The result should be every line that contains the word "Gustafsson", taken from the material.

****************

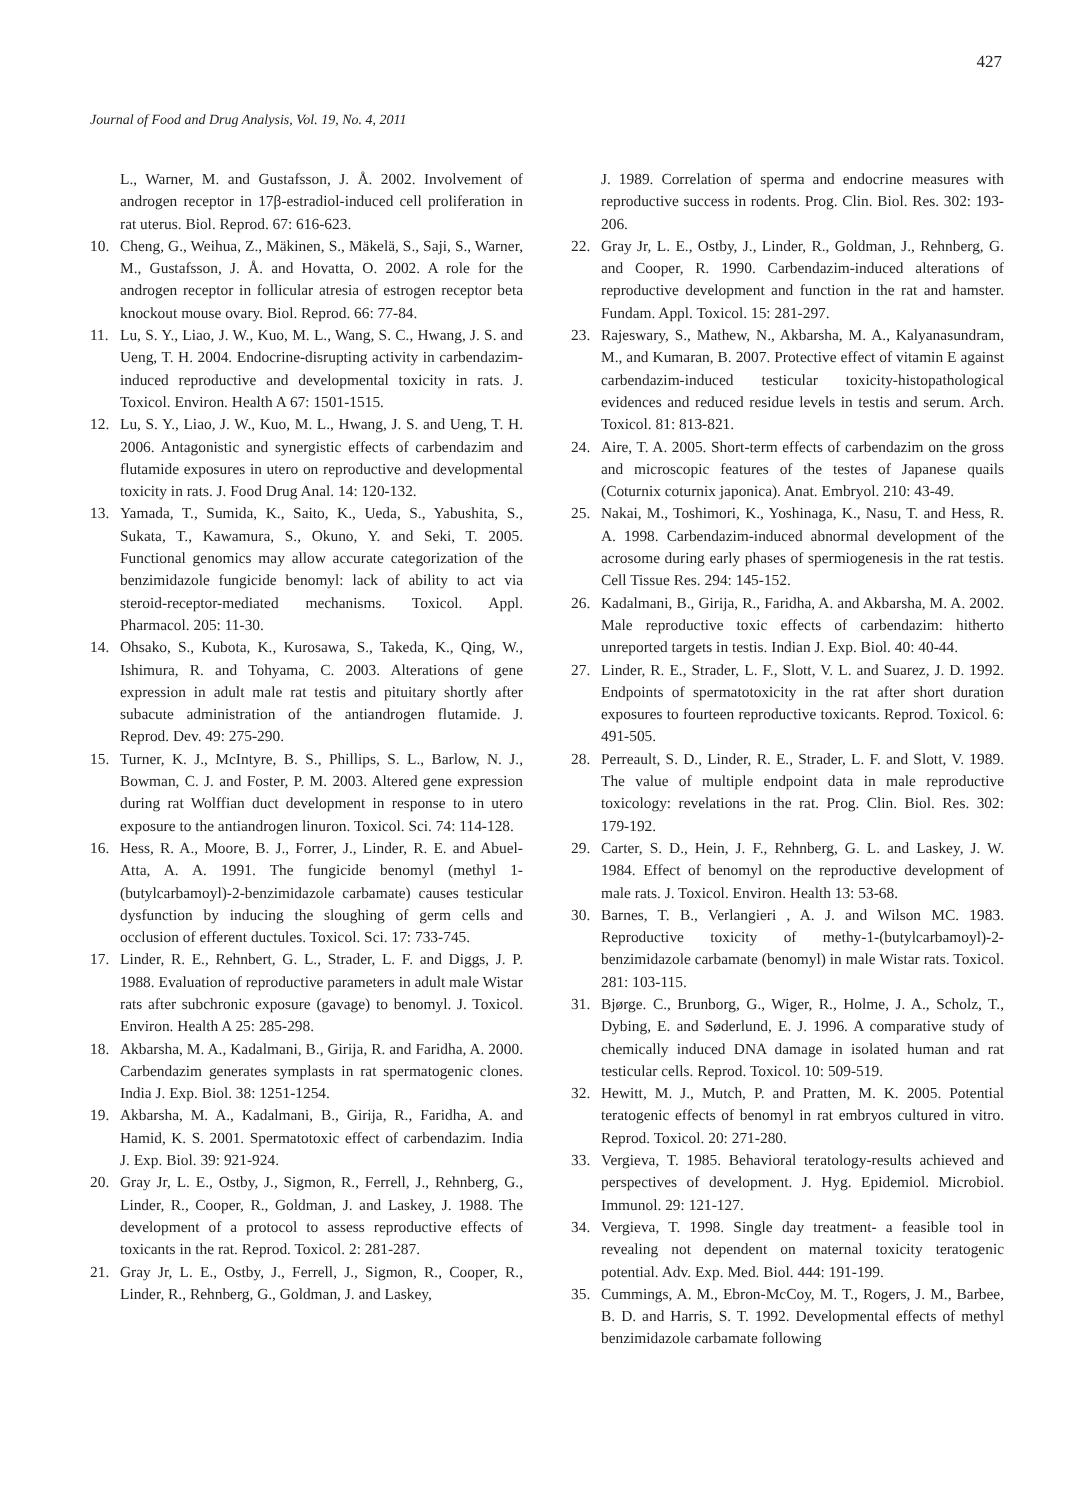427
Journal of Food and Drug Analysis, Vol. 19, No. 4, 2011
L., Warner, M. and Gustafsson, J. Å. 2002. Involvement of androgen receptor in 17β-estradiol-induced cell proliferation in rat uterus. Biol. Reprod. 67: 616-623.
10. Cheng, G., Weihua, Z., Mäkinen, S., Mäkelä, S., Saji, S., Warner, M., Gustafsson, J. Å. and Hovatta, O. 2002. A role for the androgen receptor in follicular atresia of estrogen receptor beta knockout mouse ovary. Biol. Reprod. 66: 77-84.
11. Lu, S. Y., Liao, J. W., Kuo, M. L., Wang, S. C., Hwang, J. S. and Ueng, T. H. 2004. Endocrine-disrupting activity in carbendazim-induced reproductive and developmental toxicity in rats. J. Toxicol. Environ. Health A 67: 1501-1515.
12. Lu, S. Y., Liao, J. W., Kuo, M. L., Hwang, J. S. and Ueng, T. H. 2006. Antagonistic and synergistic effects of carbendazim and flutamide exposures in utero on reproductive and developmental toxicity in rats. J. Food Drug Anal. 14: 120-132.
13. Yamada, T., Sumida, K., Saito, K., Ueda, S., Yabushita, S., Sukata, T., Kawamura, S., Okuno, Y. and Seki, T. 2005. Functional genomics may allow accurate categorization of the benzimidazole fungicide benomyl: lack of ability to act via steroid-receptor-mediated mechanisms. Toxicol. Appl. Pharmacol. 205: 11-30.
14. Ohsako, S., Kubota, K., Kurosawa, S., Takeda, K., Qing, W., Ishimura, R. and Tohyama, C. 2003. Alterations of gene expression in adult male rat testis and pituitary shortly after subacute administration of the antiandrogen flutamide. J. Reprod. Dev. 49: 275-290.
15. Turner, K. J., McIntyre, B. S., Phillips, S. L., Barlow, N. J., Bowman, C. J. and Foster, P. M. 2003. Altered gene expression during rat Wolffian duct development in response to in utero exposure to the antiandrogen linuron. Toxicol. Sci. 74: 114-128.
16. Hess, R. A., Moore, B. J., Forrer, J., Linder, R. E. and Abuel-Atta, A. A. 1991. The fungicide benomyl (methyl 1-(butylcarbamoyl)-2-benzimidazole carbamate) causes testicular dysfunction by inducing the sloughing of germ cells and occlusion of efferent ductules. Toxicol. Sci. 17: 733-745.
17. Linder, R. E., Rehnbert, G. L., Strader, L. F. and Diggs, J. P. 1988. Evaluation of reproductive parameters in adult male Wistar rats after subchronic exposure (gavage) to benomyl. J. Toxicol. Environ. Health A 25: 285-298.
18. Akbarsha, M. A., Kadalmani, B., Girija, R. and Faridha, A. 2000. Carbendazim generates symplasts in rat spermatogenic clones. India J. Exp. Biol. 38: 1251-1254.
19. Akbarsha, M. A., Kadalmani, B., Girija, R., Faridha, A. and Hamid, K. S. 2001. Spermatotoxic effect of carbendazim. India J. Exp. Biol. 39: 921-924.
20. Gray Jr, L. E., Ostby, J., Sigmon, R., Ferrell, J., Rehnberg, G., Linder, R., Cooper, R., Goldman, J. and Laskey, J. 1988. The development of a protocol to assess reproductive effects of toxicants in the rat. Reprod. Toxicol. 2: 281-287.
21. Gray Jr, L. E., Ostby, J., Ferrell, J., Sigmon, R., Cooper, R., Linder, R., Rehnberg, G., Goldman, J. and Laskey,
J. 1989. Correlation of sperma and endocrine measures with reproductive success in rodents. Prog. Clin. Biol. Res. 302: 193-206.
22. Gray Jr, L. E., Ostby, J., Linder, R., Goldman, J., Rehnberg, G. and Cooper, R. 1990. Carbendazim-induced alterations of reproductive development and function in the rat and hamster. Fundam. Appl. Toxicol. 15: 281-297.
23. Rajeswary, S., Mathew, N., Akbarsha, M. A., Kalyanasundram, M., and Kumaran, B. 2007. Protective effect of vitamin E against carbendazim-induced testicular toxicity-histopathological evidences and reduced residue levels in testis and serum. Arch. Toxicol. 81: 813-821.
24. Aire, T. A. 2005. Short-term effects of carbendazim on the gross and microscopic features of the testes of Japanese quails (Coturnix coturnix japonica). Anat. Embryol. 210: 43-49.
25. Nakai, M., Toshimori, K., Yoshinaga, K., Nasu, T. and Hess, R. A. 1998. Carbendazim-induced abnormal development of the acrosome during early phases of spermiogenesis in the rat testis. Cell Tissue Res. 294: 145-152.
26. Kadalmani, B., Girija, R., Faridha, A. and Akbarsha, M. A. 2002. Male reproductive toxic effects of carbendazim: hitherto unreported targets in testis. Indian J. Exp. Biol. 40: 40-44.
27. Linder, R. E., Strader, L. F., Slott, V. L. and Suarez, J. D. 1992. Endpoints of spermatotoxicity in the rat after short duration exposures to fourteen reproductive toxicants. Reprod. Toxicol. 6: 491-505.
28. Perreault, S. D., Linder, R. E., Strader, L. F. and Slott, V. 1989. The value of multiple endpoint data in male reproductive toxicology: revelations in the rat. Prog. Clin. Biol. Res. 302: 179-192.
29. Carter, S. D., Hein, J. F., Rehnberg, G. L. and Laskey, J. W. 1984. Effect of benomyl on the reproductive development of male rats. J. Toxicol. Environ. Health 13: 53-68.
30. Barnes, T. B., Verlangieri , A. J. and Wilson MC. 1983. Reproductive toxicity of methy-1-(butylcarbamoyl)-2-benzimidazole carbamate (benomyl) in male Wistar rats. Toxicol. 281: 103-115.
31. Bjørge. C., Brunborg, G., Wiger, R., Holme, J. A., Scholz, T., Dybing, E. and Søderlund, E. J. 1996. A comparative study of chemically induced DNA damage in isolated human and rat testicular cells. Reprod. Toxicol. 10: 509-519.
32. Hewitt, M. J., Mutch, P. and Pratten, M. K. 2005. Potential teratogenic effects of benomyl in rat embryos cultured in vitro. Reprod. Toxicol. 20: 271-280.
33. Vergieva, T. 1985. Behavioral teratology-results achieved and perspectives of development. J. Hyg. Epidemiol. Microbiol. Immunol. 29: 121-127.
34. Vergieva, T. 1998. Single day treatment- a feasible tool in revealing not dependent on maternal toxicity teratogenic potential. Adv. Exp. Med. Biol. 444: 191-199.
35. Cummings, A. M., Ebron-McCoy, M. T., Rogers, J. M., Barbee, B. D. and Harris, S. T. 1992. Developmental effects of methyl benzimidazole carbamate following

****************

**Response area:**
L., Warner, M. and Gustafsson, J. Å. 2002. Involvement of androgen receptor in 17β-estradiol-induced cell proliferation in rat uterus. Biol. Reprod. 67: 616-623.
10. Cheng, G., Weihua, Z., Mäkinen, S., Mäkelä, S., Saji, S., Warner, M., Gustafsson, J. Å. and Hovatta, O. 2002. A role for the androgen receptor in follicular atresia of estrogen receptor beta knockout mouse ovary. Biol. Reprod. 66: 77-84.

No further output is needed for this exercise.